_DOCUMENT_.
— Begin —
It's intriguing to me that this earliest text is located so far north in Scotland and that it has subsequently been collected only in Yorkshire. I wonder if it would be traceable to other Scottish sources?


Post - Top - Home - Printer Friendly - Translate

Subject: RE: Lyr Req: Country Life/Hurrah for the Country Life
From: GUEST,Martina
Date: 12 Jun 14 - 12:58 AM

Appropriate name Nerd, I've been researching old folk songs for decades and it is absolutely incredible how the Scots falsely claim the root of so many, even the venerable Bard Robert Burns plagiarised John Barleycorn, so how anyone can believe that this is Scottish is beyond belief, also there are suggestions that Scarborough Fair originated in Scotland, Good Grief is nothing sacred, long live English folk and God Bless Norma Waterson so good to see you back on the folk.


Post - Top - Home - Printer Friendly - Translate

Subject: RE: Lyr Req: Country Life/Hurrah for the Country Life
From: GUEST
Date: 12 Jun 14 - 03:41 AM

The answer to leylum of whatever is obvious. It refers to a bird singing while perched on a Leyland tractor. Sorted.

Tradsinger (sent from abroad).


Post - Top - Home - Printer Friendly - Translate

Subject: Origins: Country Life/Hurrah for the Country Life
From: Joe Offer
Date: 11 May 16 - 02:32 AM

The Traditional Ballad Index has two Items for songs with this title, and they're confusing to me:

Country Life (I), The

DESCRIPTION: The singer describes the joy of living and working in the country, reporting "I like to rise when the sun she rises, Early in the morning... And hurrah for the life of the country boy." He describes the work done on the farm in each season
AUTHOR: unknown
EARLIEST DATE: 1976
KEYWORDS: home farming nonballad
FOUND IN: Britain
REFERENCES (1 citation):
DT, COUNTRYL*
CROSS-REFERENCES:
cf. "The Country Life (II)" (chorus lyrics)
cf. "A Sweet Country Life" (theme)
cf. "The Brisk and Bonny Lass (The Brisk and Bonny Lad)" (theme)
cf. "The Contented Countryman" (theme)
cf. "I Like to Be There" (form, lyrics)
File: DTcountr

Country Life (II), The

DESCRIPTION: "Behold in me a farmer's son so jolly." The singer tells what he likes about farming: fields and flowers, birds singing, "milking the old dun cow," hearing the cock crow early, his Mary, ... "I do not like a city life." "A country life's the best"
AUTHOR: unknown
EARLIEST DATE: 1911 (Greig)
KEYWORDS: farming nonballad
FOUND IN: Britain(Scotland(Aber),England(North))
REFERENCES (2 citations):
Greig #169, p. 2, "The Country Life" (1 text)
— End —
_DIRECTION A_.
Answer these questions about the forum thread on "Country Life":
(i) Who posted the message dated 12 Jun 14 - 12:58 AM?
(ii) What earliest date does the Traditional Ballad Index give for "Country Life (I), The"?
(iii) Which song does the post dated 12 Jun 14 - 12:58 AM say Robert Burns plagiarised?
The text and the records are unrelated material.

_AVAILABLE DATA_.
— Begin —
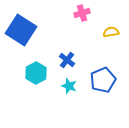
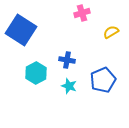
yellow semicircle: rotated 21 degrees counterclockwise
blue cross: rotated 28 degrees counterclockwise
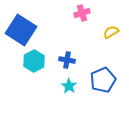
cyan hexagon: moved 2 px left, 12 px up
cyan star: rotated 14 degrees clockwise
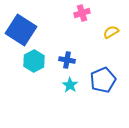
cyan star: moved 1 px right, 1 px up
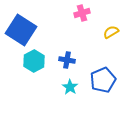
cyan star: moved 2 px down
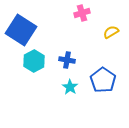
blue pentagon: rotated 15 degrees counterclockwise
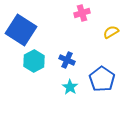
blue cross: rotated 14 degrees clockwise
blue pentagon: moved 1 px left, 1 px up
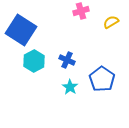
pink cross: moved 1 px left, 2 px up
yellow semicircle: moved 10 px up
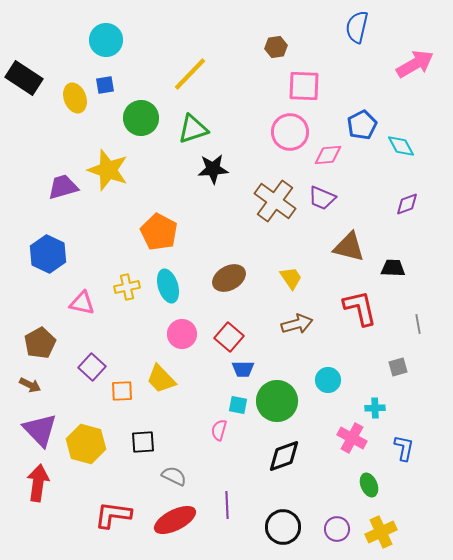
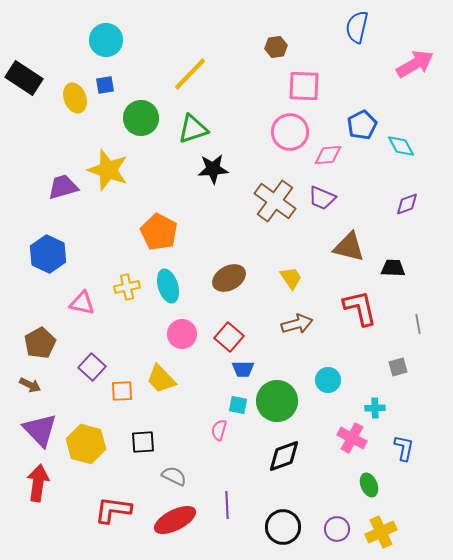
red L-shape at (113, 515): moved 5 px up
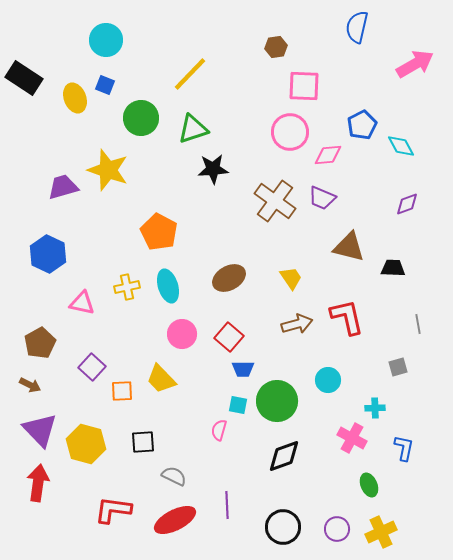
blue square at (105, 85): rotated 30 degrees clockwise
red L-shape at (360, 308): moved 13 px left, 9 px down
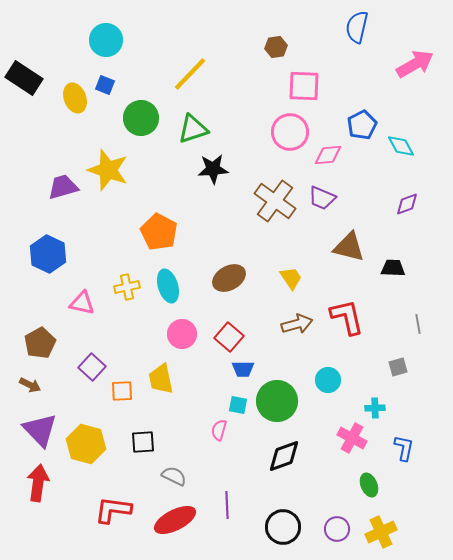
yellow trapezoid at (161, 379): rotated 32 degrees clockwise
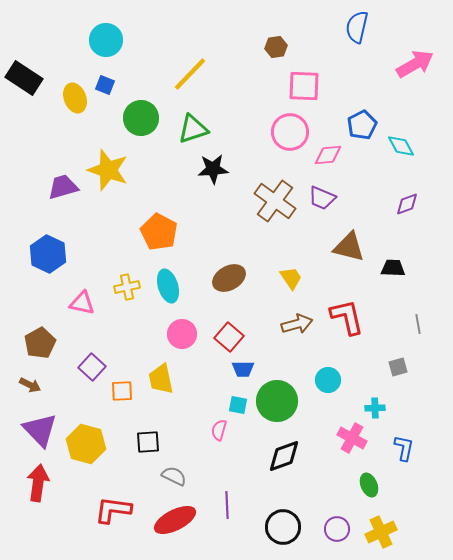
black square at (143, 442): moved 5 px right
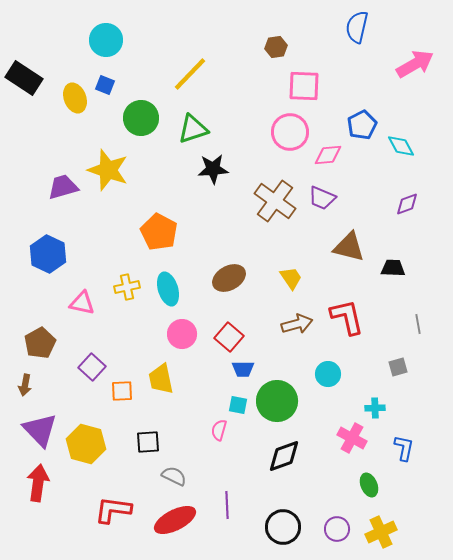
cyan ellipse at (168, 286): moved 3 px down
cyan circle at (328, 380): moved 6 px up
brown arrow at (30, 385): moved 5 px left; rotated 75 degrees clockwise
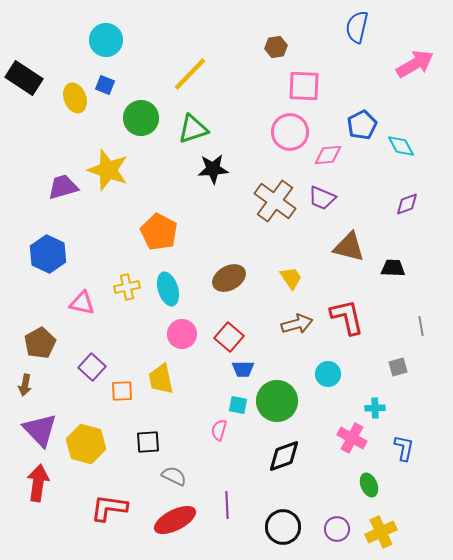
gray line at (418, 324): moved 3 px right, 2 px down
red L-shape at (113, 510): moved 4 px left, 2 px up
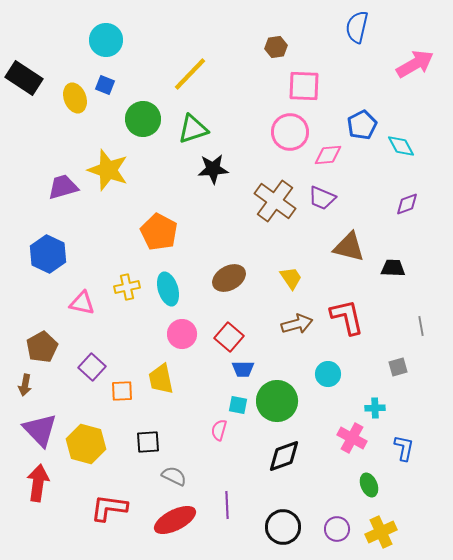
green circle at (141, 118): moved 2 px right, 1 px down
brown pentagon at (40, 343): moved 2 px right, 4 px down
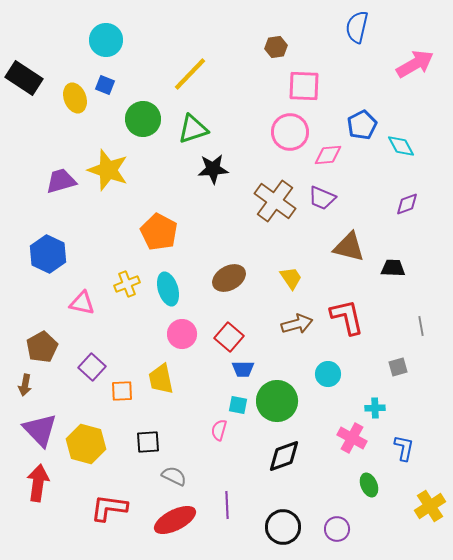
purple trapezoid at (63, 187): moved 2 px left, 6 px up
yellow cross at (127, 287): moved 3 px up; rotated 10 degrees counterclockwise
yellow cross at (381, 532): moved 49 px right, 26 px up; rotated 8 degrees counterclockwise
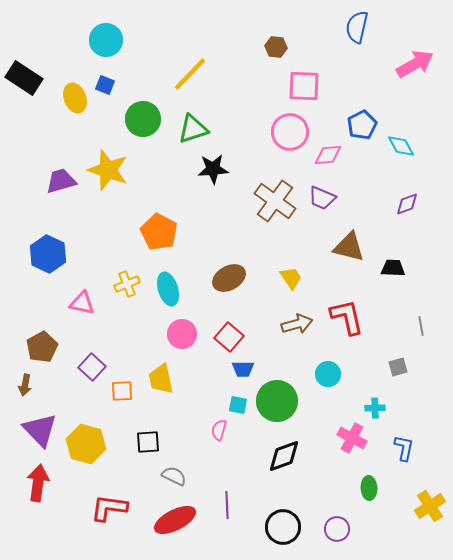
brown hexagon at (276, 47): rotated 15 degrees clockwise
green ellipse at (369, 485): moved 3 px down; rotated 20 degrees clockwise
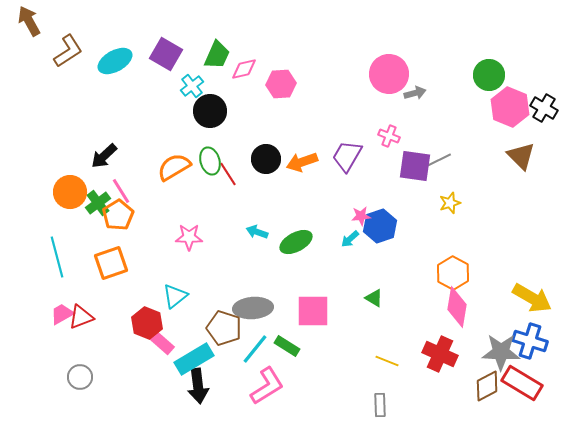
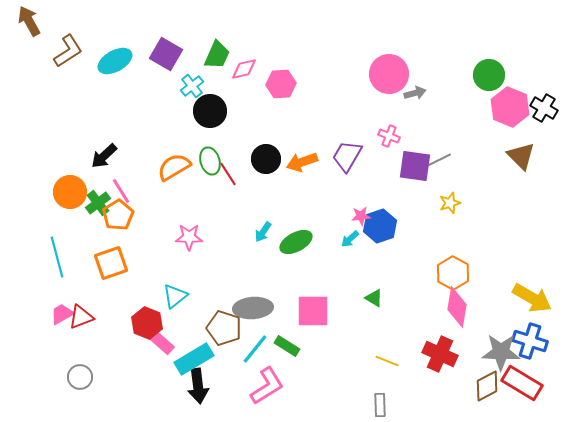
cyan arrow at (257, 232): moved 6 px right; rotated 75 degrees counterclockwise
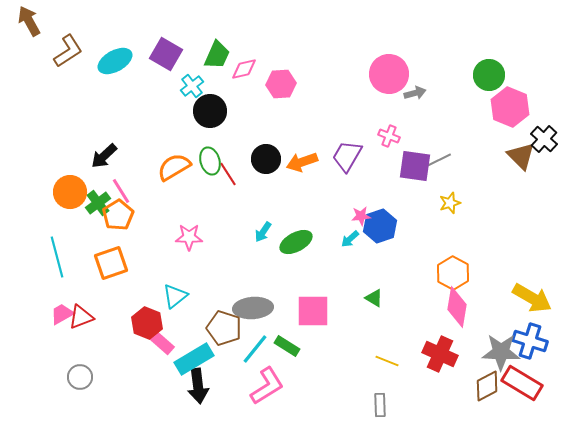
black cross at (544, 108): moved 31 px down; rotated 12 degrees clockwise
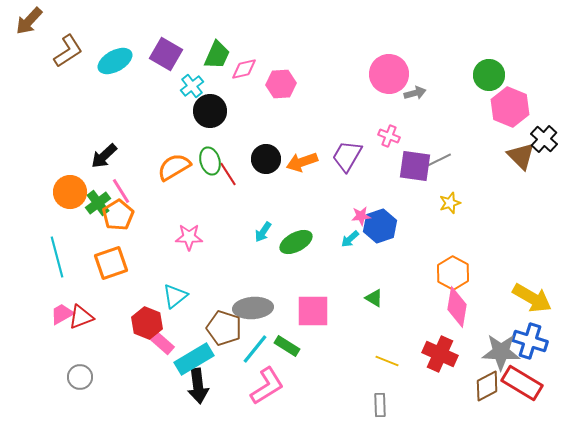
brown arrow at (29, 21): rotated 108 degrees counterclockwise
— End —
_DIRECTION B_.
Rewrite the records from the line with "gray line at" up to and including the final line of the records as a Markdown table with columns n (row number) and Line. Leave out the pictures and any blank lines.

_FULL SOLUTION A_.
(i) GUEST,Martina
(ii) 1976
(iii) John Barleycorn

_FULL SOLUTION B_.
| n | Line |
|---|---|
| 1 | gray line at (418, 324): moved 3 px right, 2 px down |
| 2 | red L-shape at (113, 510): moved 4 px left, 2 px up |
| 3 | green circle at (141, 118): moved 2 px right, 1 px down |
| 4 | brown pentagon at (40, 343): moved 2 px right, 4 px down |
| 5 | purple trapezoid at (63, 187): moved 2 px left, 6 px up |
| 6 | yellow cross at (127, 287): moved 3 px up; rotated 10 degrees counterclockwise |
| 7 | yellow cross at (381, 532): moved 49 px right, 26 px up; rotated 8 degrees counterclockwise |
| 8 | brown hexagon at (276, 47): rotated 15 degrees clockwise |
| 9 | green ellipse at (369, 485): moved 3 px down; rotated 20 degrees clockwise |
| 10 | cyan arrow at (257, 232): moved 6 px right; rotated 75 degrees counterclockwise |
| 11 | black cross at (544, 108): moved 31 px down; rotated 12 degrees clockwise |
| 12 | brown arrow at (29, 21): rotated 108 degrees counterclockwise |